Terminado o culto, Eduardo subiu para o quarto e a crise aumentou. Dias depois, foi transferido para o H. U. Onofre Lopes e lá está até agora, já há mais de 1 mês. Na UTI, recebendo sangue e sendo submetido a procedimentos cirúrgicos. E todas as vezes que meu coração aperta, suas palavras me vêm à cabeça:

“Nada demais vai acontecer além do que Deus planejou para você...”

Muito obrigado, amigo!

12 comentários:

Anônimo disse...

Muito edificante, amei. Tudo é permissão de Deus mesmo!

Por: Deyze

Rebecca disse...

Interessantíssimo, Victor. Parabéns pelo texto.

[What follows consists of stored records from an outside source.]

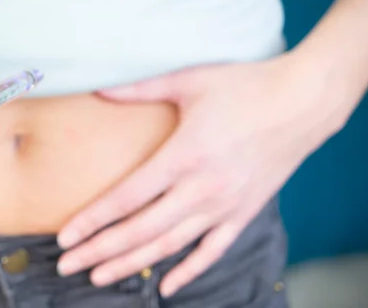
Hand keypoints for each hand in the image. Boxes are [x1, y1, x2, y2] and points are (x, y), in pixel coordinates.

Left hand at [56, 55, 342, 296]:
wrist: (302, 102)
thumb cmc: (245, 86)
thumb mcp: (189, 81)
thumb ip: (140, 89)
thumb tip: (99, 88)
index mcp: (183, 156)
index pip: (126, 198)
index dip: (92, 220)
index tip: (65, 237)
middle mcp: (201, 189)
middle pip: (141, 230)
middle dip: (100, 250)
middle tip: (67, 265)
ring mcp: (225, 205)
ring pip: (170, 246)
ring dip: (131, 264)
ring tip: (99, 277)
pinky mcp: (244, 212)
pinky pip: (213, 251)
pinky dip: (189, 271)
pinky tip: (166, 289)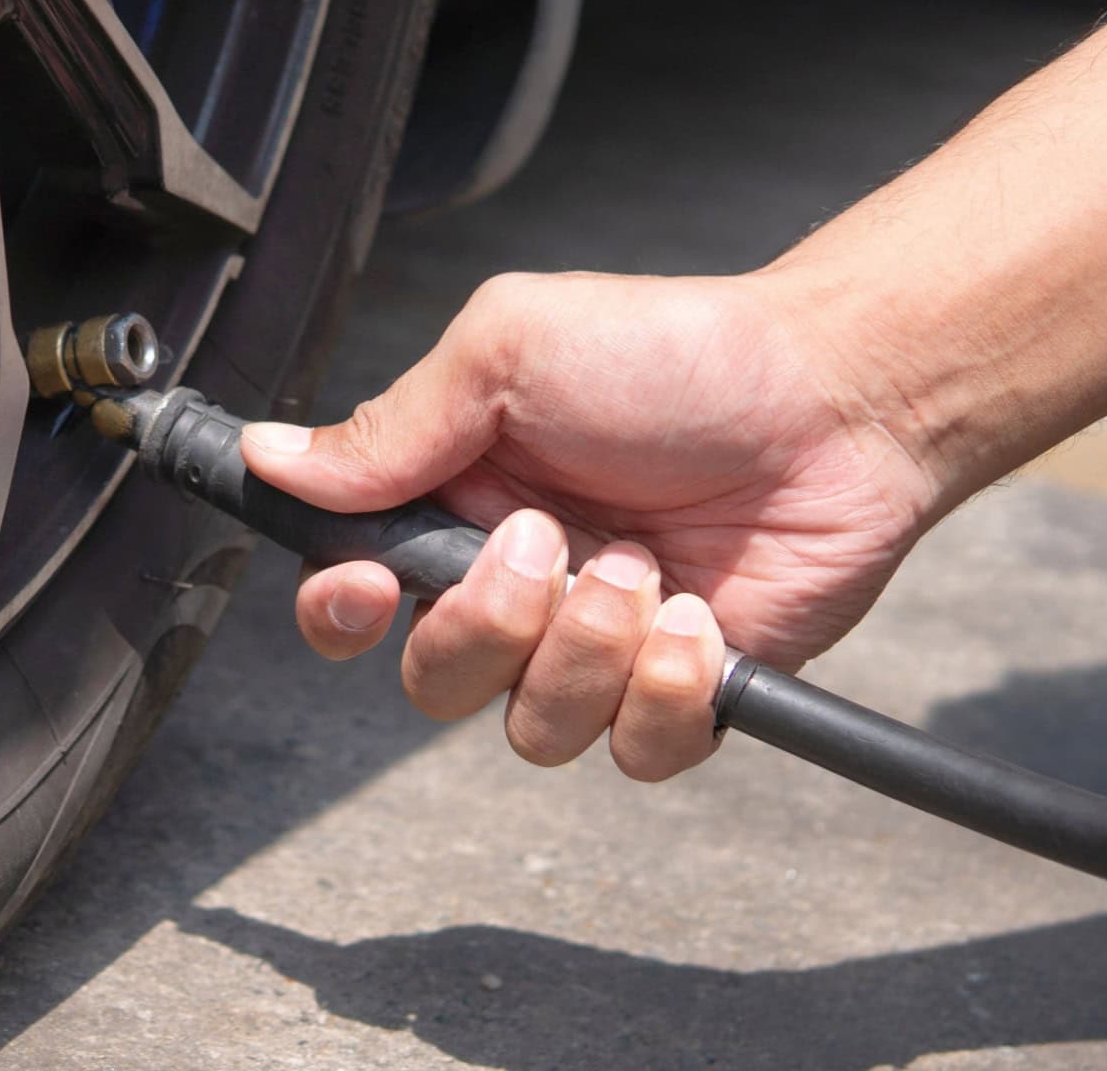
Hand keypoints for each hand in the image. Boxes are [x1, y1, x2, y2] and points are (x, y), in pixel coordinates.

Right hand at [240, 271, 942, 780]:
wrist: (838, 397)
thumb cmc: (676, 352)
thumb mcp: (506, 354)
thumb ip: (387, 427)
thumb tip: (267, 458)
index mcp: (456, 505)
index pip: (353, 597)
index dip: (343, 612)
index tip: (369, 586)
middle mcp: (517, 588)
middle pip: (432, 681)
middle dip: (483, 625)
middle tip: (547, 544)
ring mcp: (599, 648)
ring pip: (530, 731)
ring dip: (585, 650)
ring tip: (646, 569)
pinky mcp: (682, 695)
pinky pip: (631, 754)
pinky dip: (664, 691)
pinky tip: (699, 616)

O que você faz no Varela Santiago?

Gostei também do texto "Identidade, por favor!". Me identifiquei muito!

E sim, essa lei das 22h nos pubs é um saco.

Foi muito bom ter lhe encontrado na sorveteria!

Um abraço,
Rebecca Pelágio.

Angelina disse...
Este comentário foi removido pelo autor.
Angelina disse...

Adooorei o post, chorei litros lendo isso, vou postar no meu twitter agora mesmo. =) Mas aumente essa letra pelo bem da saúde dos olhos de sua amiga querida. Te amo querido, você tem o dom das letras ;)

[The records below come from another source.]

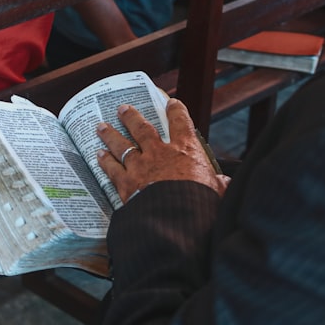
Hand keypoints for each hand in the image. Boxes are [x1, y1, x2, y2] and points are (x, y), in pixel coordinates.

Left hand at [96, 98, 229, 203]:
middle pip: (142, 128)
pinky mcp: (126, 183)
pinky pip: (112, 168)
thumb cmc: (200, 204)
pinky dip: (105, 161)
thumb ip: (219, 184)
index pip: (181, 123)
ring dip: (110, 135)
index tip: (172, 103)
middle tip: (122, 109)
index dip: (176, 111)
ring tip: (101, 127)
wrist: (176, 220)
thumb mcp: (217, 192)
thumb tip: (226, 182)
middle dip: (131, 117)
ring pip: (122, 145)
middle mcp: (160, 153)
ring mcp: (140, 167)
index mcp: (186, 151)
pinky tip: (98, 155)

Muitos beijos, sua Nena :*

Anônimo disse...

Victor!
Fiquei muito emocionada ao ler esse post. Deus é perfeito!
E como diz na Palavra dEle, o Senhor não nos dá NADA que não possamos suportar!Glória a Deus pela vida do "Eduardo", e pela sua vida na minha tb!
Beijo amigo!
Vanessa Laís.

Amanda Câmara disse...

Victor,
após ler esse texto tem um misto de emoções dentro de mim, esperança, arrepio, ... Enfim, me emocionei com o texto. Belíssimo e muitas vezes, apenas precisamos de simples textos como este, para agradecermos e vermo como nossa vida é boa, e nossa fé é pequena diante de um ser que tem tanta alegria pela vida. Afinal, tudo é providencia de Deus, e como você mesmo disse “Nada demais vai acontecer além do que Deus planejou para você...” E eu acredito que isso seja verdade. Parabéns!

keriny brito disse...

Victor, meu amigo
Fiquei feliz por também como vc ter sido testemunha deste dia e de ter tido as mesmas impressões suas, realmente uma lição de vida.
Parabéns por compartilhar com demais esta história.

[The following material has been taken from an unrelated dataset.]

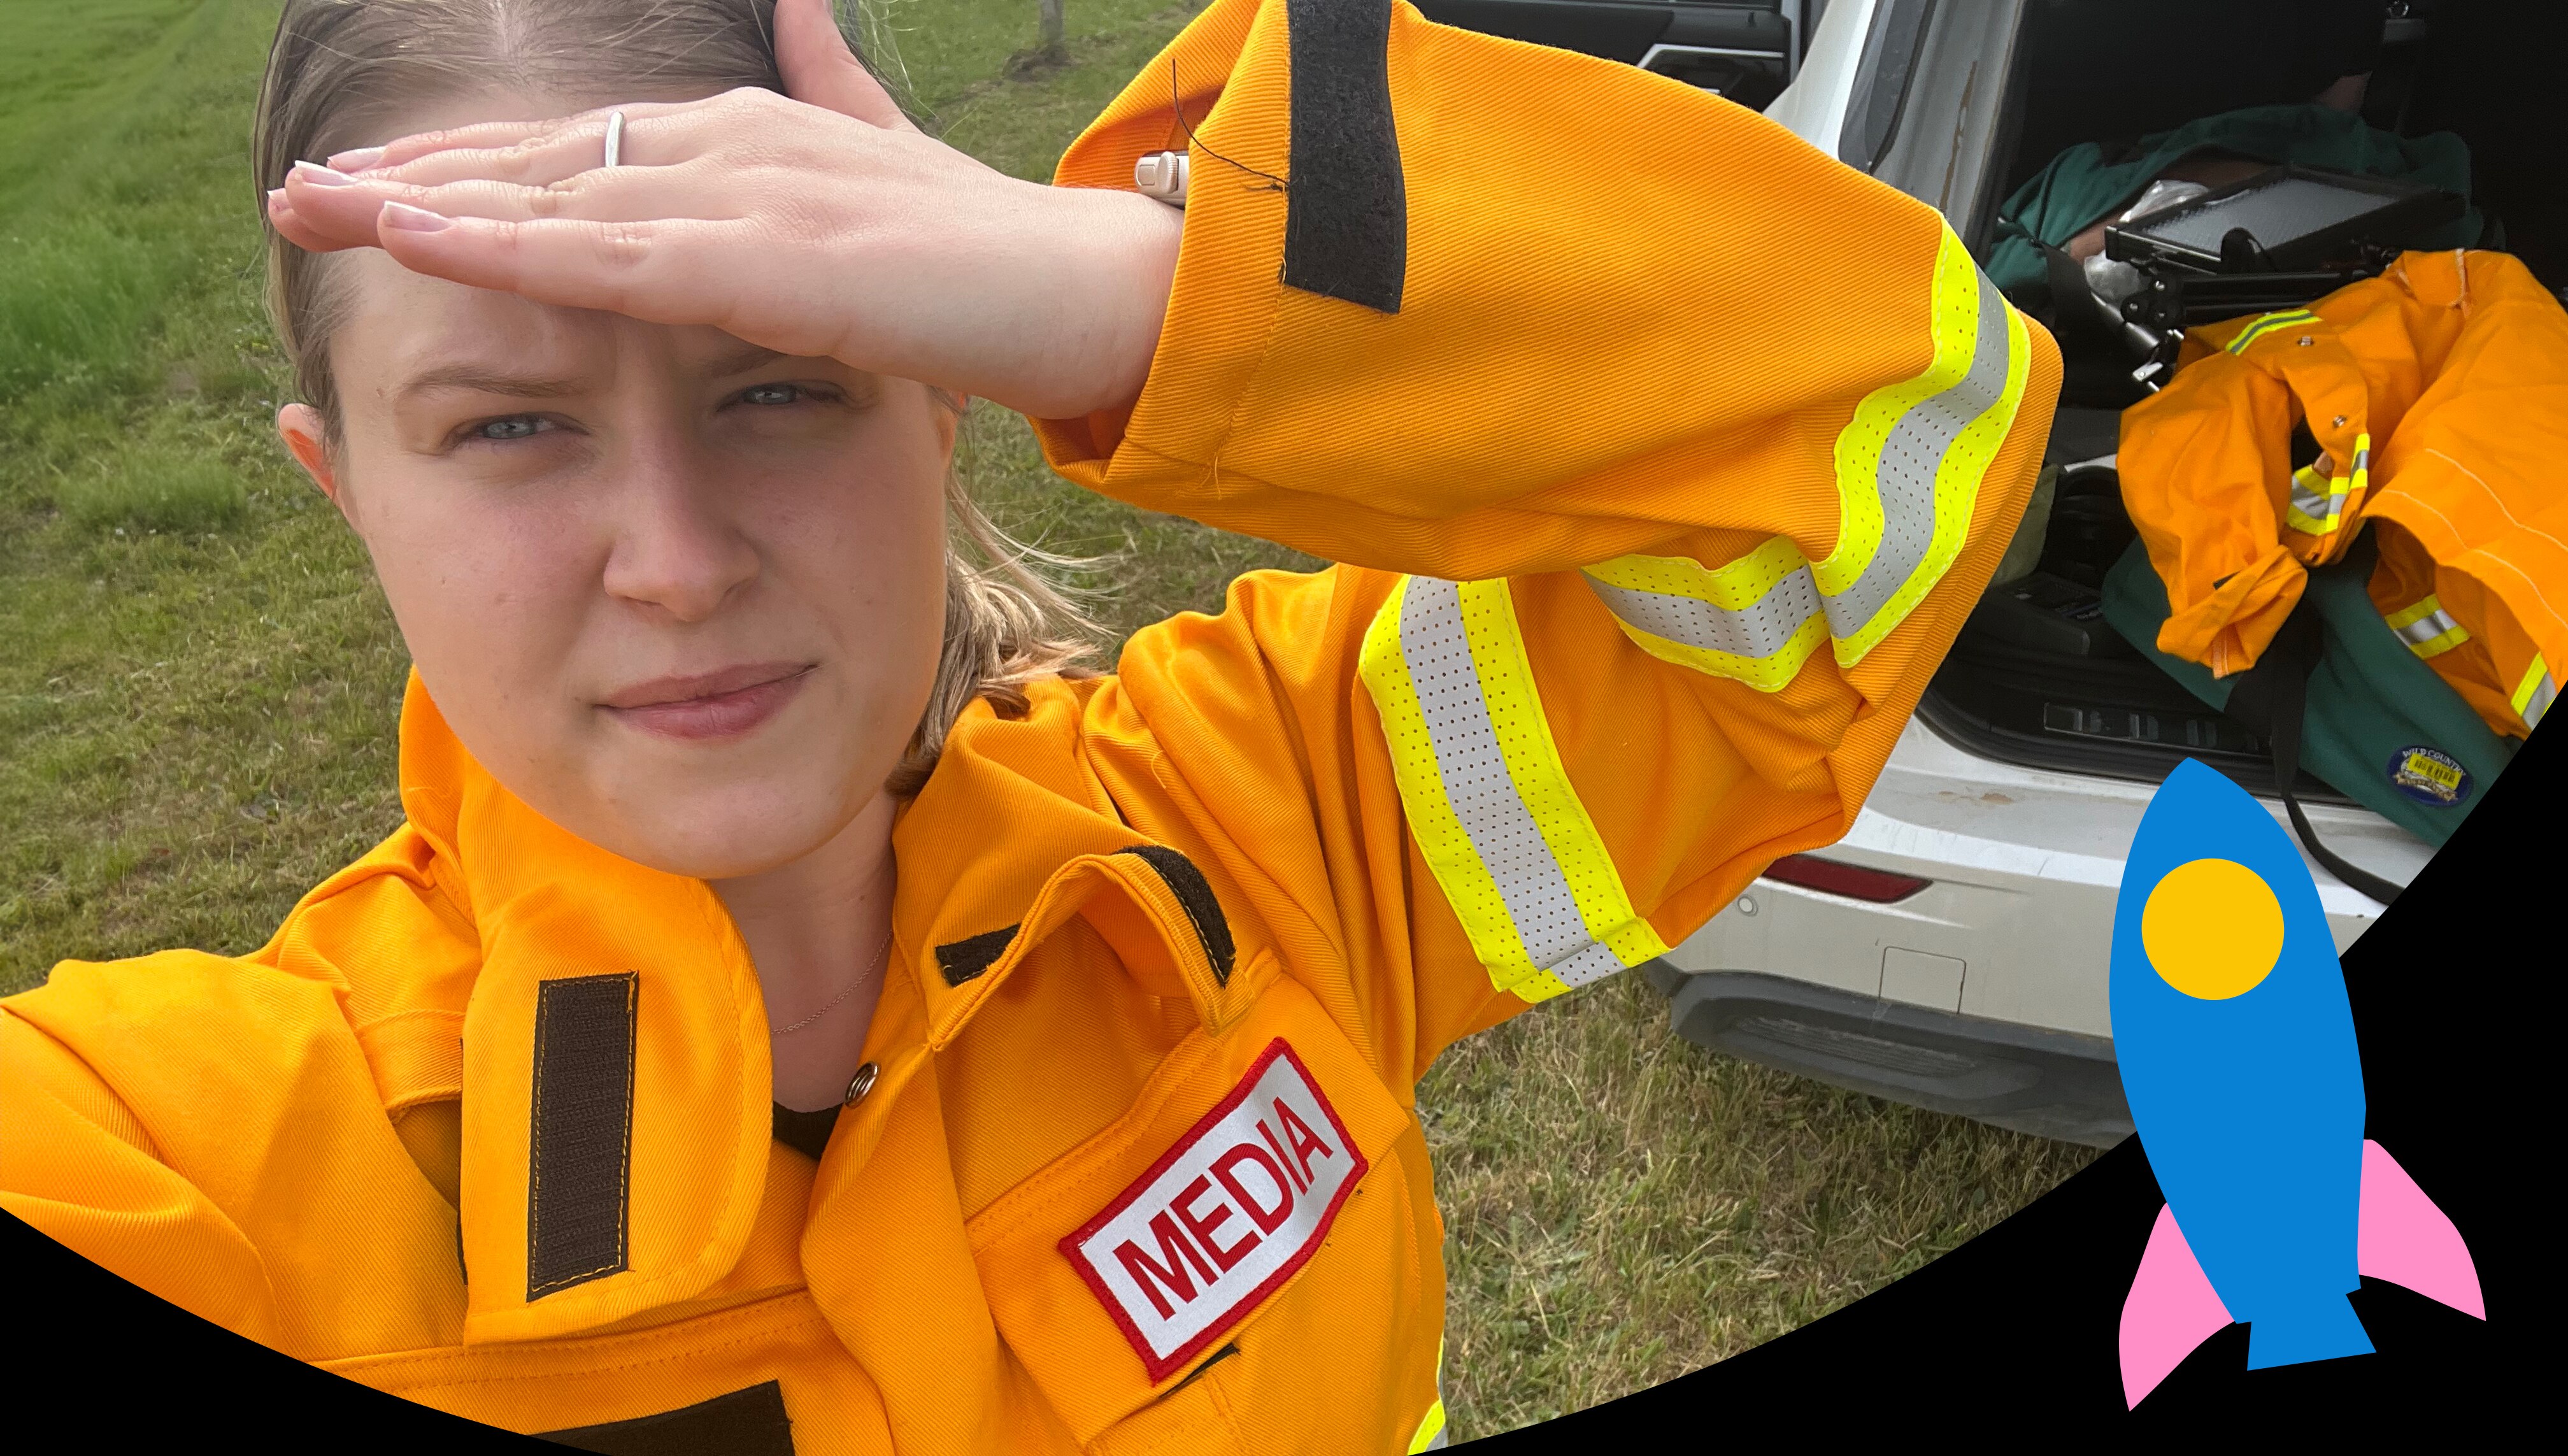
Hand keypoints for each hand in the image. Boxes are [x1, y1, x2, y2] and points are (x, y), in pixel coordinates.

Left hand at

Rosa Virgínia P. do Rêgo disse...

ACHO QUE VIVENCIEI ESSE CULTO. SEM PALAVRAS... INTENSAMENTE EMOCIONADA E TOCADA, PORÉM AINDA COM MUITOS MEDOS. PERDÃO.

Anônimo disse...

A frase dele nos diz tudo, inclusive a missão dele, quantos ensinamentos este jovem nos dá através do sofrimento, olhem com que grandeza ele ve tudo.,
Luciano Rocha

Conceição Martins disse...

Essa história do Eduardo me comoveu bastante! E como você descreveu fez com que eu me sentisse também presente na narrativa. Realmente, nós temos que agradecer todos os dias a benção da vida! Maía.

arthur disse...

O texto é recheado de esperanças e reflexões sobre o valor que cada pessoa dar a vida.Cada parágrafo acompanha emocionantes pensamentos de fé.Não tenho adjetivos para descrever a situação de sabedoria na qual você vivenciou.Aquele abraço.Panda.

Anna Paula Dionizio disse...

caramba, me arrepiei. uma história muito emocionante e muito bem contada.